In the present case, Alston’s admonition is not applicable. Although Alston is an ACCA case, the majority uses it in the present context, so I assume — but do not agree — that it has bearing in the cross-referencing context. Here, unlike in Alston, a modified-categorical approach to the underlying charge is unnecessary. As the Alston court explicitly stated, “the Supreme Court has held that ACCA ‘generally requires the trial court to look only to the fact of conviction and the statutory definition of the prior offense’ when determining whether a prior conviction qualifies for the Act’s sentencing enhancement.” Alston, 611 F.3d at 224 (quoting Taylor v. United States, 495 U.S. 575, 602, 110 S.Ct. 2143, 109 L.Ed.2d 607 (1990)). If Alston’s holding in the ACCA context is to be used in the cross-referencing context — which the majority’s use of Alston necessarily implies- — -then this Court need not go any further than the “fact of conviction and the statutory definition of the ... offense.” Davis’s underlying conviction was for common law robbery. See N.C. Gen.Stat. § 14-87.1 (West 2011). This charge will always be a robbery, whereas Alston’s underlying charge for second-degree assault would not always qualify as a “violent felony” under the ACCA. See Alston, 611 F.3d at 222-23 (quoting United States v. Kirksey, 138 F.3d 120, 125 (4th Cir.1998)). Under Alston, therefore, the present case should not turn on the facts or the nature of pleas. But the majority holds that it does.

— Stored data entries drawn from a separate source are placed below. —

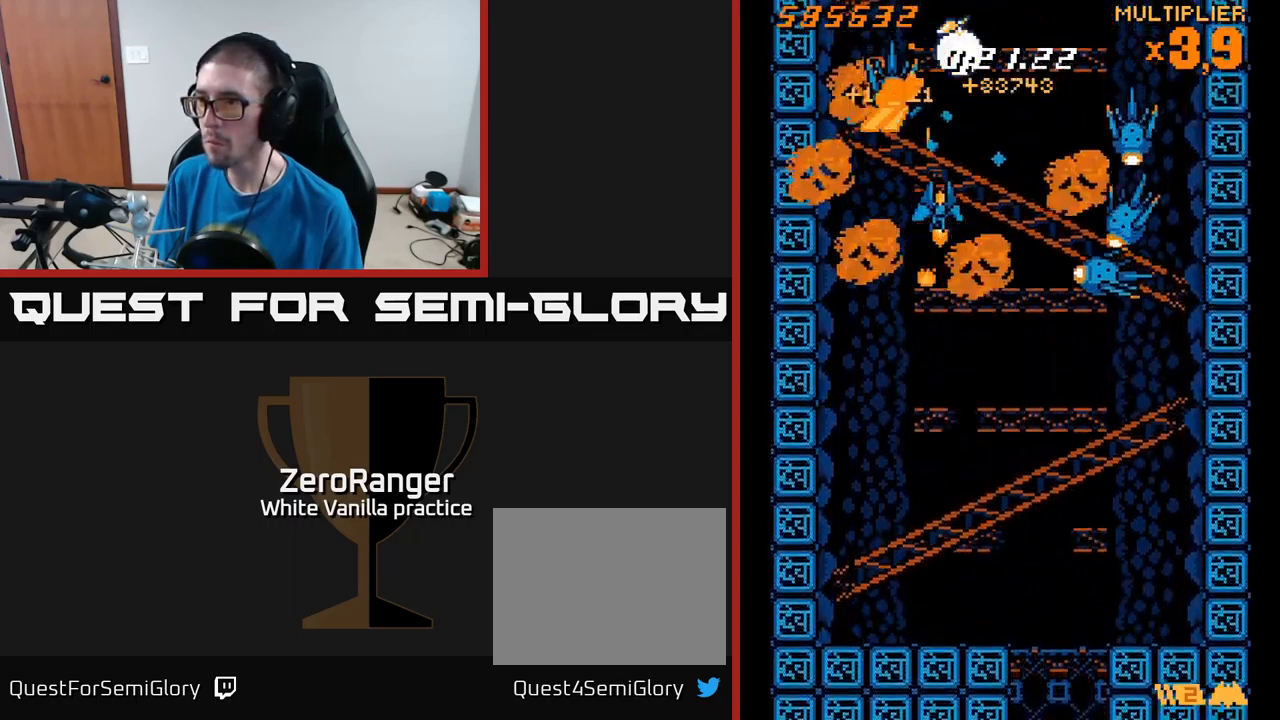
{"buttons": ["X", "DPAD_LEFT"], "right_stick": "center", "events": [[34, "A", "up"], [200, "DPAD_UP", "down"], [250, "DPAD_UP", "up"], [284, "DPAD_RIGHT", "up"], [317, "DPAD_LEFT", "down"]]}
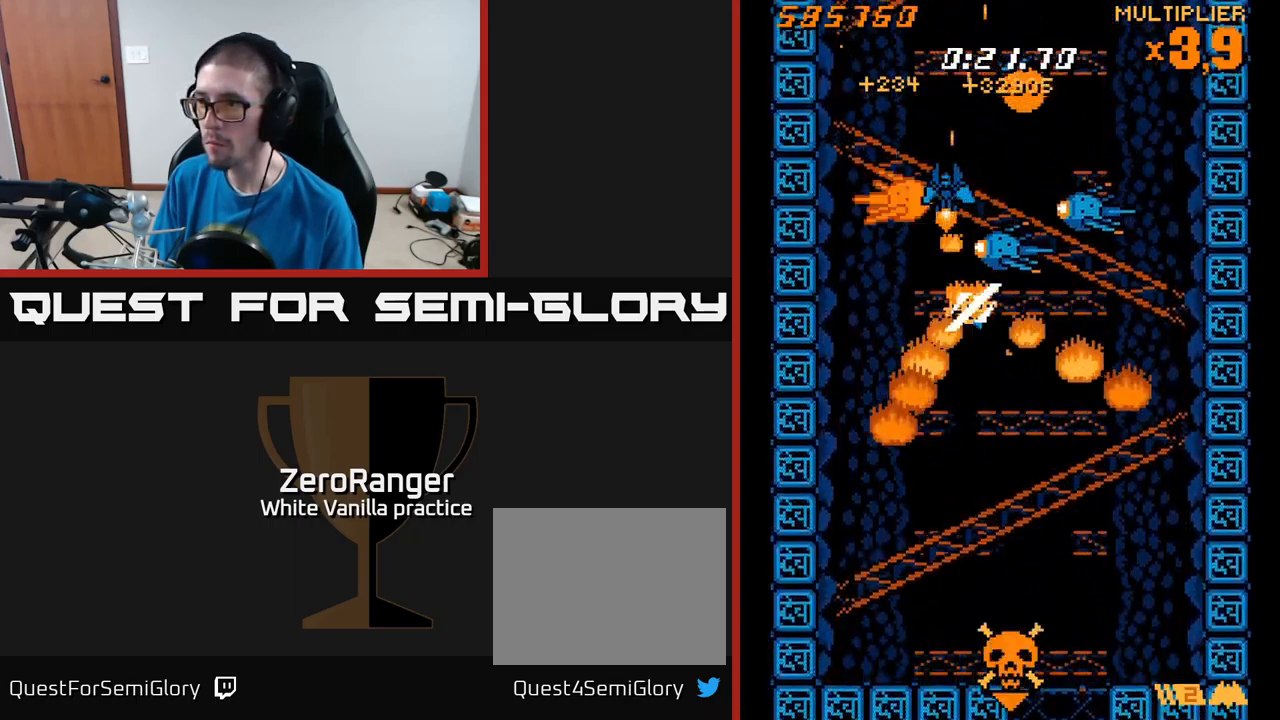
{"buttons": ["X", "DPAD_RIGHT"], "right_stick": "center", "events": [[50, "DPAD_UP", "down"], [134, "DPAD_UP", "up"], [150, "DPAD_DOWN", "down"], [184, "DPAD_LEFT", "up"], [200, "DPAD_RIGHT", "down"], [217, "DPAD_DOWN", "up"], [234, "DPAD_UP", "down"], [367, "DPAD_UP", "up"]]}
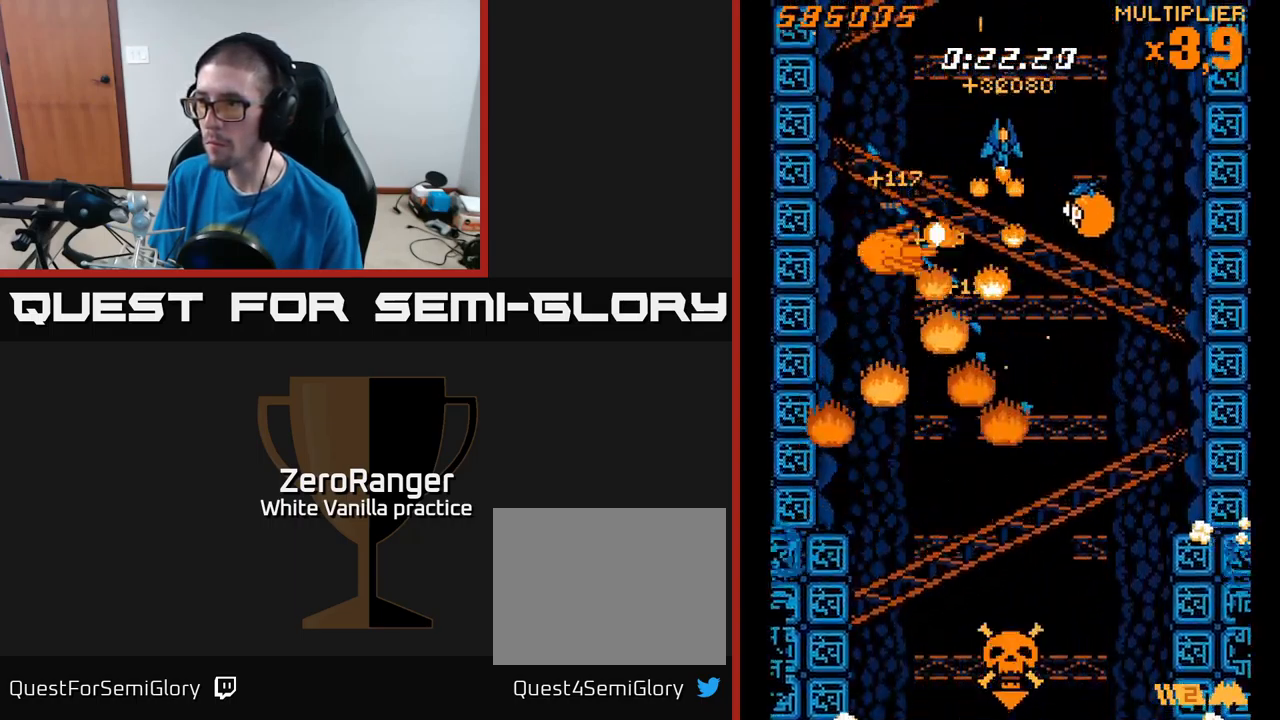
{"buttons": ["A", "DPAD_DOWN"], "right_stick": "center", "events": [[17, "DPAD_DOWN", "down"], [50, "A", "down"], [117, "X", "up"], [434, "DPAD_RIGHT", "up"]]}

I fear that the majority’s tacit extension of Alston takes this Court too far down a road it does not wish to travel. If an Alford plea to a crime which categorically is robbery is not sufficient to hold that a robbery was committed, the only recourse will be to conduct mini-trials whenever an Alford plea is entered. This is exactly the morass that Taylor and Shepard cautioned against. See, e.g., Shepard v. United States, 544 U.S. 13, 36, 125 S.Ct. 1254, 161 L.Ed.2d 205 (2005) (“Taylor also sought to avoid the impracticality of mini-sentencing-trials featuring opposing witnesses perusing lengthy transcripts of prior proceedings.”). I am regrettably forced to conclude that the majority’s holding drags District Courts further into that very morass. If a court is able to determine whether a sentencing enhancement should apply looking only to the “fact of convic*190tion and the statutory definition of the ... offense,” I do not believe the nature of the guilty plea in question should enter into the analysis.
I believe the District Court should be affirmed.